Ein kurzer Artikel über alles – so könnte man Wolf Schneiders Texts auch betiteln. Wie definiert man “Esoterik”, wie “Verschwörungstheorien?” Und ist Wissenschaft grundsätzlich die überlegene Denkform? Welche Weltanschauung würde helfen, den Ökozid zu vermeiden? (Antwort in wenigen Worten: die Erkenntnis, dass alles mit allem verbunden ist.) Warum scheinen die Diskurse der Gegenwart eher auf den Slogan “Make war, not love” hinauszulaufen? Wie können wir zu einem lebendigen Leben beitragen? Kann “freie Liebe” dem Krieg und dem Faschismus wirksam vorbeugen? Es sind ziemlich viele Themen für einen Artikel. Aber jede dieser Fragen für sich genommen, ist enorm spannend. Wolf Schneider analyisiert sie wie immer auf mehreren Betrachtungsebenen: spirituell, psychologisch, politisch… Wolf Schneider, connection

 

Sogar GEO titelt in ihrer Novemberausgabe: “Glaub nicht alles, was du weißt.” Mit einem allerdings ziemlich seichten Leitartikel zum Thema.

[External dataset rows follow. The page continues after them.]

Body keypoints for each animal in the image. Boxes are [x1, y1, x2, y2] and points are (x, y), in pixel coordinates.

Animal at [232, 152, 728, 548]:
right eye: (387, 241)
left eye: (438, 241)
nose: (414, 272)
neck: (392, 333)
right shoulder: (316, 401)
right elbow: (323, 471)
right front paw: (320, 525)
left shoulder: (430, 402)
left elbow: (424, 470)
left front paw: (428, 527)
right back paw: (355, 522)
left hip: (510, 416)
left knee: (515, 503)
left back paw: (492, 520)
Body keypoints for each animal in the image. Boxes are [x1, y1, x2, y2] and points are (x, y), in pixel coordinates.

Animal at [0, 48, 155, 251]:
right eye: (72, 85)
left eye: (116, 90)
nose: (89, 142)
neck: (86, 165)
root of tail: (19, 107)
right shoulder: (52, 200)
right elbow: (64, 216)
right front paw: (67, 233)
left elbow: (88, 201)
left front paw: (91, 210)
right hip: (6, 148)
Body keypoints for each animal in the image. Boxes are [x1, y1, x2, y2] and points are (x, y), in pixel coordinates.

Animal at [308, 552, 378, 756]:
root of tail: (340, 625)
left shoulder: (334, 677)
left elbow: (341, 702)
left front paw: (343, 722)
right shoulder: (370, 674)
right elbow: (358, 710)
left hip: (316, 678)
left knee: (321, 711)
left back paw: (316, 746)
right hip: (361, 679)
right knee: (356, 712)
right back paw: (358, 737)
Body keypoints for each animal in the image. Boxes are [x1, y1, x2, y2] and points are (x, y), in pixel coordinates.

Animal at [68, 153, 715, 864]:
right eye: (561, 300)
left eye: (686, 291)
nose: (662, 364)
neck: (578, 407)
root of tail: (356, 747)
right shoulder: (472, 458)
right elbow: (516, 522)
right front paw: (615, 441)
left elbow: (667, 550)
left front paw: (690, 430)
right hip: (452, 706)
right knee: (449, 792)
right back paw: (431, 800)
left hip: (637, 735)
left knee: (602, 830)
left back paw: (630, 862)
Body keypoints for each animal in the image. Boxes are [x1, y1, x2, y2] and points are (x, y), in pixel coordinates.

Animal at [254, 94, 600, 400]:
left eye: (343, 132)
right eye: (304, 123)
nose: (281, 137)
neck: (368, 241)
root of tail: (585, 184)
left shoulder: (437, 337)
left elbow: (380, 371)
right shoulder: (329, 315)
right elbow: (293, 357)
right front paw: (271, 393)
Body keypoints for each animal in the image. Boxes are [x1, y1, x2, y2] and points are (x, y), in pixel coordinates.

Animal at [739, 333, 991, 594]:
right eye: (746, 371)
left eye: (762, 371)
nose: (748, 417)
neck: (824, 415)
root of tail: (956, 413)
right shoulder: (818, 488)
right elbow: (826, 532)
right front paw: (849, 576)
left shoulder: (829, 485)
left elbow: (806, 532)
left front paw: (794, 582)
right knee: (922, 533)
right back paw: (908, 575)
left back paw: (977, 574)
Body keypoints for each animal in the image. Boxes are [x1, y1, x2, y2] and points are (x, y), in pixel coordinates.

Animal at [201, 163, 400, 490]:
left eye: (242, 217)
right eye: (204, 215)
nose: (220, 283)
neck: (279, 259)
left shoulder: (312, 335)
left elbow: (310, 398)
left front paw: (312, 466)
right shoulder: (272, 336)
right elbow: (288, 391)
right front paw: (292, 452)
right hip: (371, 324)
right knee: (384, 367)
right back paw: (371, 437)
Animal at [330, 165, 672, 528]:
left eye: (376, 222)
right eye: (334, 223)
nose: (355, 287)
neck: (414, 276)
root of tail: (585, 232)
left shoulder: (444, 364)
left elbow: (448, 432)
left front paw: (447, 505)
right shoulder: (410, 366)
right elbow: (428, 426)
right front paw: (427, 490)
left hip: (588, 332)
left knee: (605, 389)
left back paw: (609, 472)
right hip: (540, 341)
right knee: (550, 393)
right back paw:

Auch der Wissenschafts-Verlag spektrum.de bringt hierzu immer wieder mal was. Am 29.9. unter dem Titel: “In Krisenzeiten sind Menschen anfälliger für Esoterik”. Ist das wirklich so? Dazu gehört jedenfalls auch die Anfälligkeit für Verschwörungstheorien, und – ja, auch das – die Anfälligkeit für massenhaft verbreitete Überzeugungen jedweder Art. Was ist überhaupt Esoterik, und was eine Verschwörungstheorie? Auf die zweite Frage antworte ich gerne: Die bisher reichweitenstärkste Verschwörungstheorie ist die, dass die Welt von einem allmächtigen alten Mann in sieben Tagen erschaffen wurde, der uns zum Glauben an ihn geködert hat, indem er uns seine Liebe versprach.

Auf die erste Frage antworte ich manchmal mit meinem Buch Kleines Lexikon esoterischer Irrtümer. Da betrachte ich Esoterik zwar mit Schmunzeln, stampfe sie aber nicht in Grund und Boden. Auch Spiritualität verorten viele irgendwo zwischen naiv und sympatisch. Die vom Mainstream propagierte Wissenschaft hingegen gilt als sakrosankt, obwohl ihre Studien für Geldgeber bestellbar sind und die Auswahlfilter der präsentierten Fakten für ihre Wirkung noch entscheidender sind als ihre Faktizität.

Wie ohnmächtig sind wir in alledem? Welchen Handlungsspielraum haben wir als Einzelne inmitten der allgemeinen Weltuntergangsstimmung? Hierbei macht mir nach wie vor Joanna Macys Ansatz Die Klimakrise als spiritueller Weg (10 min) Hoffnung und der Spielfilm “Das Leben ist schön” von Roberto Benigni.

Individuen gibt es nicht

Und auch Verwobenes Leben, das schon erwähnte Buch von Merlin Sheldrake. Für mich ist es die beste wissenschaftliche ‚Erklärung‘ des zentralen buddhistischen Begriffs Anatta, die ich je gelesen habe. Faszinierend, wie Sheldrake das ein paar hundert Seiten lang wissenschaftlich valide und auch für Laien kurzweilig erläutert.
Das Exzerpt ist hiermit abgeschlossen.